The Standard Chartered transactions implicated U.S. regulations because oil is traded in dollars, the world’s reserve currency. As Lawsky points out in his order, Standard Chartered was clearing $500 million a day for the Iranian central bank, the conduit for the country’s oil revenue. As Lawsky also said, that wouldn’t have been feasible if Standard Chartered informed U.S. regulators that the money was Iranian, triggering background checks and delays at the very least. Lawsky says $250 billion of illegal transactions were involved. The bank says the figure is more like $14 million, or 0.1 percent of its Iran-related transfers.
At the time, to some Europeans, the U.S. was abusing its reserve currency status to impose its sanctions laws on other countries. Hence the inflammatory e-mail from a senior Standard Chartered executive, referring to U.S. policy with an obscenity. Lawsky quotes it as saying: “Who are you to tell us, the rest of the world, that we’re not going to deal with the Iranians.”
The European Union, Canada and Mexico said much the same, if in more measured terms, in 1996, shortly after the U.S. first sought to extend its sanctions by punishing foreign companies that do business with Iran. Each passed regulations to counter what they considered an illegal extraterritorial application of U.S. law. The EU, for example, forbade its citizens from complying with the U.S.’s Iran and Libya Sanctions Act.
Those regulations don’t cover transactions cleared in New York. But the controversy over U.S. extraterritoriality won’t go away. It’s one reason that the U.S. Department of State granted waivers to China, India, South Korea and 17 others from a new law that bars oil-related transactions with Iran’s central bank. Enforcing the U.S. sanctions on these countries, which depend heavily on Iranian oil, would be diplomatic dynamite.

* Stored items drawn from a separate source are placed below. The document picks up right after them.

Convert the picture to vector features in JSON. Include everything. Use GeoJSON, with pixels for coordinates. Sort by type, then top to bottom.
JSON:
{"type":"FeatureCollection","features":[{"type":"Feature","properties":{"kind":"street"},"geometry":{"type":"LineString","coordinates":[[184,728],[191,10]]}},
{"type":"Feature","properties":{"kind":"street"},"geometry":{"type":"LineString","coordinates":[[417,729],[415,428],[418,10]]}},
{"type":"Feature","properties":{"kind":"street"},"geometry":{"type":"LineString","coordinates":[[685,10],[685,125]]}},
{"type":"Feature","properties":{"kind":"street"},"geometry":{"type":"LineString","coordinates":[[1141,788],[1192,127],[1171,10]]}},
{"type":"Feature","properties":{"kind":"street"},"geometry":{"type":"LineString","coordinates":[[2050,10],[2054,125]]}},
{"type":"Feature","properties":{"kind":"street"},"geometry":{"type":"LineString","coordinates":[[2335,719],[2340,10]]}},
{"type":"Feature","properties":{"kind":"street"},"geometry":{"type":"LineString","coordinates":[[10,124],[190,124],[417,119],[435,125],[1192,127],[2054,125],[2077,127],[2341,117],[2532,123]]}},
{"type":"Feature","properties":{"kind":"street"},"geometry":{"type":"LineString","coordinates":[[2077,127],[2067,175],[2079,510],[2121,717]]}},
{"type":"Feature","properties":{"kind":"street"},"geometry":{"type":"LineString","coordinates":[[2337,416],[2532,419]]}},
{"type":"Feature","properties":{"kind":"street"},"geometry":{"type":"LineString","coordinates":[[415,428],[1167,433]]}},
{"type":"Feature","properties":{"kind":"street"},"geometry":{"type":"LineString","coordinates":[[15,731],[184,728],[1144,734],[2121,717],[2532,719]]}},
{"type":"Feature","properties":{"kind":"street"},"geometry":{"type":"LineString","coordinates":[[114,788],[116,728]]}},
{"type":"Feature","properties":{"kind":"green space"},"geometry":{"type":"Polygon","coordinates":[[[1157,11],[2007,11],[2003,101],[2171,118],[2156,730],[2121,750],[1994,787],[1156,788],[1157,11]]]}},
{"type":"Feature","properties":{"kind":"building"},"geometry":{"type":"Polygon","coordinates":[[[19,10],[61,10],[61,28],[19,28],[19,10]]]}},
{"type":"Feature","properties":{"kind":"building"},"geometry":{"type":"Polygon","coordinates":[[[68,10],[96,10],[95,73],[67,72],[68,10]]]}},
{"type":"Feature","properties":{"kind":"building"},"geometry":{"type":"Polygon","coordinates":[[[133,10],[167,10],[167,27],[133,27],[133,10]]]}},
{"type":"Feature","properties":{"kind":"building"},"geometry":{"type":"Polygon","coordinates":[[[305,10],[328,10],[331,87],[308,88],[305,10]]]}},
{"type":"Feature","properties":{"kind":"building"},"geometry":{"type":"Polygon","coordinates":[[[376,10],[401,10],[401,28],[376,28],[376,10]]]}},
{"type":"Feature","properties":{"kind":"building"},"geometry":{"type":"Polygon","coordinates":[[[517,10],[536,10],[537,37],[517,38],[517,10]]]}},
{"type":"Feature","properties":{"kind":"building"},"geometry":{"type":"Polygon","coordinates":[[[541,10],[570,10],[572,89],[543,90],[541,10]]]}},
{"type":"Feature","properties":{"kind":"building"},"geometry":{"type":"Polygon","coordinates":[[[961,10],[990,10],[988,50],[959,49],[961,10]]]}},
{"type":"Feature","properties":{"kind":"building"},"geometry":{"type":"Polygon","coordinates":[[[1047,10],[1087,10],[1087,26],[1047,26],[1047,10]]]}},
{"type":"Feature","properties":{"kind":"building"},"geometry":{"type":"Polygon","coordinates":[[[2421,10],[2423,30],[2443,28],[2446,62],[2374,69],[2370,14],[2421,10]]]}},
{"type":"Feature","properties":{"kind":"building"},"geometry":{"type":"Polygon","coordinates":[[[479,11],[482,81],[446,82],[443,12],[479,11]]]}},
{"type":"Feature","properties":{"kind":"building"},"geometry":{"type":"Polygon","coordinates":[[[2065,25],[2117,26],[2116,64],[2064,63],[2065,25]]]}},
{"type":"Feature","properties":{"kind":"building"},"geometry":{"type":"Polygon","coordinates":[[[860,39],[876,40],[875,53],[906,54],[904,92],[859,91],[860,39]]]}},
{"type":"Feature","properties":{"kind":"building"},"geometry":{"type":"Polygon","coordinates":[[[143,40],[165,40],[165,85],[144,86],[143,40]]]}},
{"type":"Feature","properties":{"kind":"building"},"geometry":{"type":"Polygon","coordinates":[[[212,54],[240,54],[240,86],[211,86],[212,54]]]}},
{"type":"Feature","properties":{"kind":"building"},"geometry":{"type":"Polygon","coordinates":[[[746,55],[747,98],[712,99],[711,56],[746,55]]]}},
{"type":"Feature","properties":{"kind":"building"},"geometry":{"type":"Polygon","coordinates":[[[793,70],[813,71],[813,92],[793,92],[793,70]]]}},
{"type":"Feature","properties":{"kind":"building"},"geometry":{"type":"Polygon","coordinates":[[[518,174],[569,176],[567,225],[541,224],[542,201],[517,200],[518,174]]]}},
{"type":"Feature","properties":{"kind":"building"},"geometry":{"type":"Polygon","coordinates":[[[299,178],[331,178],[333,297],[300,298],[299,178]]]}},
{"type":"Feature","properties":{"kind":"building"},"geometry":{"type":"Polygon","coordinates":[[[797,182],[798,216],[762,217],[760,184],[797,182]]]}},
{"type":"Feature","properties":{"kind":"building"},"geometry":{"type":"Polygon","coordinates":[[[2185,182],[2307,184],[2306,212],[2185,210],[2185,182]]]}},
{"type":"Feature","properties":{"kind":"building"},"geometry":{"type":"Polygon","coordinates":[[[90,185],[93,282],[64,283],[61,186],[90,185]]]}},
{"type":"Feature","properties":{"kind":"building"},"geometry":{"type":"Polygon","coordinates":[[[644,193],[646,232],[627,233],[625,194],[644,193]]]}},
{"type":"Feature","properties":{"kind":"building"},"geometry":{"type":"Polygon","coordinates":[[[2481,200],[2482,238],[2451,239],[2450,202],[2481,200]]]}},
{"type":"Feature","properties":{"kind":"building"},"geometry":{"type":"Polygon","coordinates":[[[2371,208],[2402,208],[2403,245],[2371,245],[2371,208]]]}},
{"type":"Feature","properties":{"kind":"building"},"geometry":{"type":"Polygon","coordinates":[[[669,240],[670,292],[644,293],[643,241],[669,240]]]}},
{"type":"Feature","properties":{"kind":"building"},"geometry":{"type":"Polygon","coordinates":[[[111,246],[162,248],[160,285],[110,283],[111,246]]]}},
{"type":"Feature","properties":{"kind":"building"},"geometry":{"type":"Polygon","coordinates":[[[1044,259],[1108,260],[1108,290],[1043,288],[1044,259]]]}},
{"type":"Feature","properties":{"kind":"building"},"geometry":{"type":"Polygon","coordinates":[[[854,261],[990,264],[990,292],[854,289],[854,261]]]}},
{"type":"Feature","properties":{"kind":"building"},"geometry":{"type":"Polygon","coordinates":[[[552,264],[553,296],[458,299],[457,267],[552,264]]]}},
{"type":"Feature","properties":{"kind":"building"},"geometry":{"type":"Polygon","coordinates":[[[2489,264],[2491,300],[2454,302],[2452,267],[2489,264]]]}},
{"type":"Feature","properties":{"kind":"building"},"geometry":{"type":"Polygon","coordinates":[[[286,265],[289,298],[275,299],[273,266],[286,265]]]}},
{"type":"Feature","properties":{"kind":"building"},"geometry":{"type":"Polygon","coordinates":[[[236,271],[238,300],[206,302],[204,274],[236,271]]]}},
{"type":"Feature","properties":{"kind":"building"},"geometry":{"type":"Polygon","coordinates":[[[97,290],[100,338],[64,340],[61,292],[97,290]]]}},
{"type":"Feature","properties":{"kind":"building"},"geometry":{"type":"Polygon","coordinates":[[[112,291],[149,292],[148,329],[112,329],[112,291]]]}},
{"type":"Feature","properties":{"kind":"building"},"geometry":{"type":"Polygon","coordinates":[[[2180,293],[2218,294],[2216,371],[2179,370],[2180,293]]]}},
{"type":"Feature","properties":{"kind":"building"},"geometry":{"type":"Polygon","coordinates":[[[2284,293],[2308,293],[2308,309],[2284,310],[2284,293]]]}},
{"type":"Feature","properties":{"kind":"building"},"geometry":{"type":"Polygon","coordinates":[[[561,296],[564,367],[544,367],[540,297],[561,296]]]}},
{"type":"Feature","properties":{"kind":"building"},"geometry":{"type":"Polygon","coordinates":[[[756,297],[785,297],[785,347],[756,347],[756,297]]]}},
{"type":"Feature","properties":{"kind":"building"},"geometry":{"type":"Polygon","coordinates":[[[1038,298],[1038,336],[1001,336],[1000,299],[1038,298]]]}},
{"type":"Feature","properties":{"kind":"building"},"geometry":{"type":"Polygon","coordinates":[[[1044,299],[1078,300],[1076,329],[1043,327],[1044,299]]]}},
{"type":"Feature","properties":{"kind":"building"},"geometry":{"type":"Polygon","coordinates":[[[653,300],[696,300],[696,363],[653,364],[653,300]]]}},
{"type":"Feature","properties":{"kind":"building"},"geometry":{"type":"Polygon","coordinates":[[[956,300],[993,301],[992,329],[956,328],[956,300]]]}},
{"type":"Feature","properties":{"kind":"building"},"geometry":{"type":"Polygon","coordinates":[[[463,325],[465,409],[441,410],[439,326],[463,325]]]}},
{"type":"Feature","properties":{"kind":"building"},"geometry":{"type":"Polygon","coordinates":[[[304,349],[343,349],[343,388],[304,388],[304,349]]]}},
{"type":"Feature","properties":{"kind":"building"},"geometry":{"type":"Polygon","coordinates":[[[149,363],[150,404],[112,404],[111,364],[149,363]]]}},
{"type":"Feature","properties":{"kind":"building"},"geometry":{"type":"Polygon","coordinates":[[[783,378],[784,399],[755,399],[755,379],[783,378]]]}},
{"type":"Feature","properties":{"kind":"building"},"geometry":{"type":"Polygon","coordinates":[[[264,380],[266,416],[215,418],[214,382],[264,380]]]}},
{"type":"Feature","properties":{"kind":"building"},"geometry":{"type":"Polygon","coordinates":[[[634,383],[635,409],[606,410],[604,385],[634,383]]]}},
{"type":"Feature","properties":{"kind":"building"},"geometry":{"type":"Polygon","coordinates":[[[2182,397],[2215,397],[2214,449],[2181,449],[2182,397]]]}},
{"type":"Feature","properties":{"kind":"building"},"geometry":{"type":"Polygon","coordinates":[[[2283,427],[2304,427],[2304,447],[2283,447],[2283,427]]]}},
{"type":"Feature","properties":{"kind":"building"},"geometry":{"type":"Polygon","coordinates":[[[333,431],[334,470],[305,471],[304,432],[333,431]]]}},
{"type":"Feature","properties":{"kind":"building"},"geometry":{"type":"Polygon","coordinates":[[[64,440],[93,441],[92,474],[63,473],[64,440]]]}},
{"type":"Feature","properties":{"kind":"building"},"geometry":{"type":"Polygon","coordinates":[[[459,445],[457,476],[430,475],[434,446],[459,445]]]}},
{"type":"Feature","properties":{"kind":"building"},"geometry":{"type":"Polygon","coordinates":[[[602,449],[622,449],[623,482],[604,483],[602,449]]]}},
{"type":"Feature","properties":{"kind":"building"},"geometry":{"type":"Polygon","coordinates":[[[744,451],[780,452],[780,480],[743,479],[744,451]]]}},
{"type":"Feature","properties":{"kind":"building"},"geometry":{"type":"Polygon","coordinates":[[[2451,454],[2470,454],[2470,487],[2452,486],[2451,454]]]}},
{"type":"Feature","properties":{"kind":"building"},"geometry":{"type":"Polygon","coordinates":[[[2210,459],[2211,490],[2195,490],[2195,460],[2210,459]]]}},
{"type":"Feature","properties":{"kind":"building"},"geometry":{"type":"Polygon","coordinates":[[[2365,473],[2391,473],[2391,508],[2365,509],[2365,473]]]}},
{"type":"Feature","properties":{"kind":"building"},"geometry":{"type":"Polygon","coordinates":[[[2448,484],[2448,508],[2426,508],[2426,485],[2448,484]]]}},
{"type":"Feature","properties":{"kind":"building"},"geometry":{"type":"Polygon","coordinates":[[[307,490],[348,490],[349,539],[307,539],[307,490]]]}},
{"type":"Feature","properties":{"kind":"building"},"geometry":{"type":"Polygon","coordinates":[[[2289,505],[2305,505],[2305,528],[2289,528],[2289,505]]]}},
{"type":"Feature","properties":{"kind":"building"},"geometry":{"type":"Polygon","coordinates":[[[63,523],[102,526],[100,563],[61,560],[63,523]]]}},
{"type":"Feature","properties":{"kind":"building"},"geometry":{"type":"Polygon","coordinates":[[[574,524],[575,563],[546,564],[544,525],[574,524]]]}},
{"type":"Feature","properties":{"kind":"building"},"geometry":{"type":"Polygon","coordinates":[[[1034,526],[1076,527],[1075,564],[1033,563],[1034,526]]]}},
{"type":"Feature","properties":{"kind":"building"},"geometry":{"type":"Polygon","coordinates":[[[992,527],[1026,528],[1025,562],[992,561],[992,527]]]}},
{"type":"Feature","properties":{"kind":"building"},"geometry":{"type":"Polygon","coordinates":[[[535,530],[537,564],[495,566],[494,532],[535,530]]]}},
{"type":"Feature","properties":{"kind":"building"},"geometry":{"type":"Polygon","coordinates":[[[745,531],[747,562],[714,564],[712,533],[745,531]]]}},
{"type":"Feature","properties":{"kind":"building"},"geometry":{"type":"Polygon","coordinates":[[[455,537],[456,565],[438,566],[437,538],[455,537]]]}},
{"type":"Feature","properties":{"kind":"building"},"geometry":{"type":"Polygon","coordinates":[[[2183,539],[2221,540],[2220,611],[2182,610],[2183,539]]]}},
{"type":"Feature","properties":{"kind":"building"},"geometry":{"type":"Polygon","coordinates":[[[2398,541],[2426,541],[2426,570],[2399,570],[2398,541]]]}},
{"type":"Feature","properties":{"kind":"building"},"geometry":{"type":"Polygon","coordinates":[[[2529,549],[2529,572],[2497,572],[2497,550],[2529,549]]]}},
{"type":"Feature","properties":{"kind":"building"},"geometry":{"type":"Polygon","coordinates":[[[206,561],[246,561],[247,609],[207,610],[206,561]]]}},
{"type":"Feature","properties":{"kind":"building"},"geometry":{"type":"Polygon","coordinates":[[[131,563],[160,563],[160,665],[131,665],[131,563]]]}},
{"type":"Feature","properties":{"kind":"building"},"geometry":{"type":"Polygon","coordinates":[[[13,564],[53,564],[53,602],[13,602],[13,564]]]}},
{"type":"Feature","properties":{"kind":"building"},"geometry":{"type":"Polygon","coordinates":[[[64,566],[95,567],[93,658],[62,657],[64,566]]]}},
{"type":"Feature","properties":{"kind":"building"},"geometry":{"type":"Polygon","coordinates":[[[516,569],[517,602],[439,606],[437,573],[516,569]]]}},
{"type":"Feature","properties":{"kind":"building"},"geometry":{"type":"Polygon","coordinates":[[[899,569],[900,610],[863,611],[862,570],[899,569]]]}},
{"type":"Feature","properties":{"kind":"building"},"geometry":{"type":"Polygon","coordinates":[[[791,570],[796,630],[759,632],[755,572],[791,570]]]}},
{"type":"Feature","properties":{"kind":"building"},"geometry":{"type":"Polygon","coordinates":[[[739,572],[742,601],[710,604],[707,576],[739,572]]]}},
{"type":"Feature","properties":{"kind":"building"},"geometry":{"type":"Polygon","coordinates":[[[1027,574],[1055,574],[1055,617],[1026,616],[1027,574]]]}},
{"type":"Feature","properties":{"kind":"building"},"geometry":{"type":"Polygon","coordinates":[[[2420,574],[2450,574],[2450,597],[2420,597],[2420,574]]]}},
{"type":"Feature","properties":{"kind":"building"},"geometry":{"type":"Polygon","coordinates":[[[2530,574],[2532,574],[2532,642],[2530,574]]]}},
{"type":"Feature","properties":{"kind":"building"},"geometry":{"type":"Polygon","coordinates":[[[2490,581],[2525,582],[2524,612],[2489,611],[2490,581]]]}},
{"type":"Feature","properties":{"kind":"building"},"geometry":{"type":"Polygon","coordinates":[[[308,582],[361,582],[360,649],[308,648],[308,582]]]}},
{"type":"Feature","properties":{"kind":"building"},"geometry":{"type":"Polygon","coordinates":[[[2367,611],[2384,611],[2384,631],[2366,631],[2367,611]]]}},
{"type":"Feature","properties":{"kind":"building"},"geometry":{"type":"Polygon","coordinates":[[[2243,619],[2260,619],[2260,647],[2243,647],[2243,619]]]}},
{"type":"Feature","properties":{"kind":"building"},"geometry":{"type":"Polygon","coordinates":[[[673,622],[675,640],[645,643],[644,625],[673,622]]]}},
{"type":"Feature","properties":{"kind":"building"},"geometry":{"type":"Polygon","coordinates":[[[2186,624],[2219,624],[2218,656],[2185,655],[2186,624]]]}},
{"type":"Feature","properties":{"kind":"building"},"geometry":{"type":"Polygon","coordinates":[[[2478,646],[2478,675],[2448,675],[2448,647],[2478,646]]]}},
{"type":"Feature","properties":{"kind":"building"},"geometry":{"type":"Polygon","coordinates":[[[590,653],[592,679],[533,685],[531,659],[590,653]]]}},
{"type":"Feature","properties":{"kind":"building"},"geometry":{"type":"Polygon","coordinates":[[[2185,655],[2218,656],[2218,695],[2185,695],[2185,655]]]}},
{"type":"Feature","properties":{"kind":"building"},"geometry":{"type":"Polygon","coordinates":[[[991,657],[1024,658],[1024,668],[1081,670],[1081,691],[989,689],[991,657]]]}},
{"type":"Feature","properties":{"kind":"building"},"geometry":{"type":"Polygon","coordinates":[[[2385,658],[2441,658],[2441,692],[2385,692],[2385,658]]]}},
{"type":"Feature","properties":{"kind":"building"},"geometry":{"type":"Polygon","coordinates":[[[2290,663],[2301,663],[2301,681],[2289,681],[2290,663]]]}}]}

Come December, however, the U.S. will have to review those waivers, which can be granted only if the country in question has reduced its oil imports from Iran. China, in particular, has painful memories of humiliating extraterritorial laws imposed by Europeans in the 1800s, and might retaliate if penalized.
Making the Iran sanctions stick has only become more urgent for Barack Obama’s administration. It has pledged, rightly in our view, to do what it takes to prevent Iran from acquiring a nuclear bomb. If sanctions don’t bite, that will sharply increase pressure to go to war.
It’s partly in recognition of that choice that the E.U. has, as of July, joined the U.S. in tightening the sanctions noose on Iran by embargoing its oil shipments. Standard Chartered says it stopped all new business in Iran five years ago. That doesn’t give it a free pass on previous wrongdoing. But if Lawsky’s accusations don’t hold up, his sturm und drang over transactions that a U.K. bank cleared back when the E.U. opposed the sanctions seems unlikely to help what has now become a common U.S.-European cause.